As economies transform they need at their very base electricity, roads, modern vehicles and in the end large cities with better accommodation to house literally millions of people as they move from villages to the cities to man ever expanding factories. China is a major coal producer. In the first quarter of 2010 its output was 751Mt (million tonnes) raising its annual capacity to 3.6Bt (billion tonnes) – considerably in excess of Australia’s output. Production should expand even more in time as coal groups merge into more efficient identities, infrastructure improves and new mines open up.

Australian coal volumes

Even so China has moved from a net exporter to a net importer in the last five years. This is because domestic production has not kept pace with the manic building of coal-fired electricity plants and steel mills, and the location of some of these new plants is removed from key coal mining areas, making sea-borne exports cheaper. It is this shift, which saw the queues of vessels outside Newcastle and along the coast of Queensland, some five to six years ago.

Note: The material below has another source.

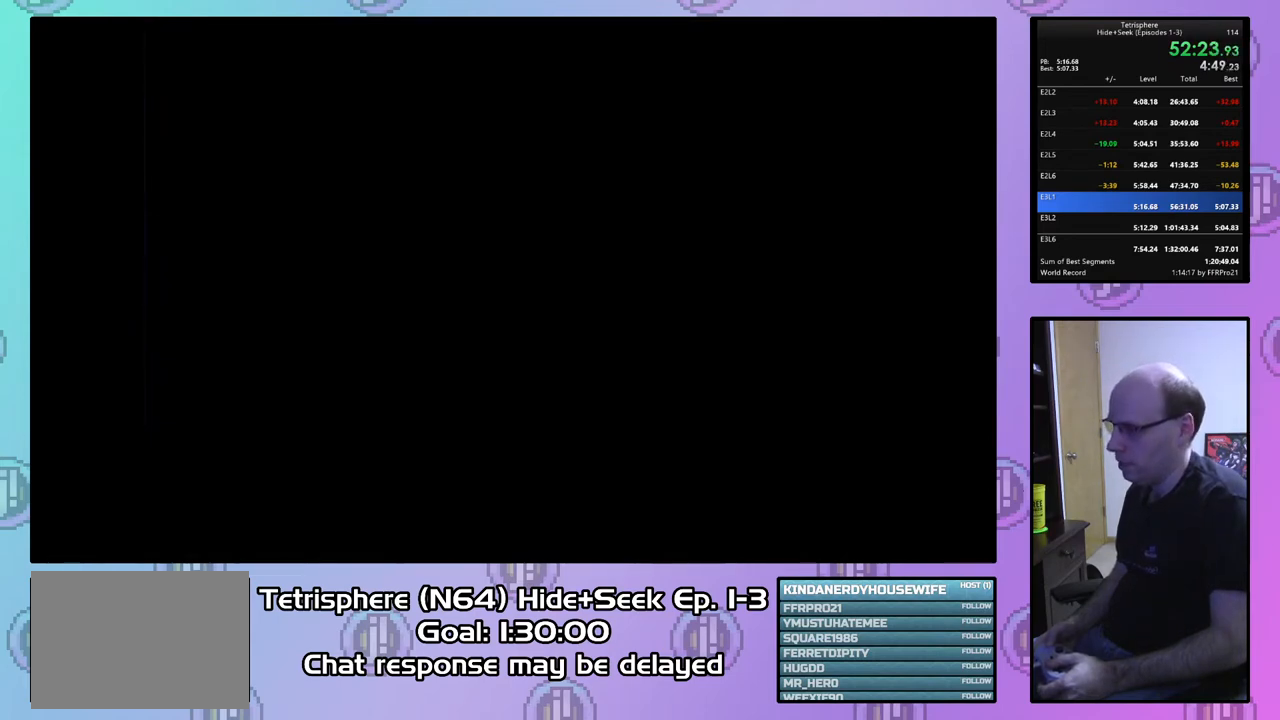
{"buttons": [], "right_stick": "center", "events": [[33, "CIRCLE", "up"], [33, "CROSS", "up"], [100, "CIRCLE", "down"], [100, "CROSS", "down"], [167, "CROSS", "up"], [200, "CIRCLE", "up"], [233, "CIRCLE", "down"], [267, "CROSS", "down"], [333, "CROSS", "up"], [367, "CIRCLE", "up"], [433, "CIRCLE", "down"], [433, "CROSS", "down"], [500, "CIRCLE", "up"], [500, "CROSS", "up"]]}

At first the queues were blamed on inefficient loading and closures for maintenance. Export capacity had been rising only marginally each year and there were few demand pressures. Also, prior to 2004-05 prices for coal were relatively steady – and cheap. The Australian Bureau of Statistics’ deflator for coal bears this out. This is a price index derived by “deflating” the revenue received by coal exporters by the underlying volume. Changes in the index were at most 20 per cent through the year, which were often, but not always, followed by similar falls in price.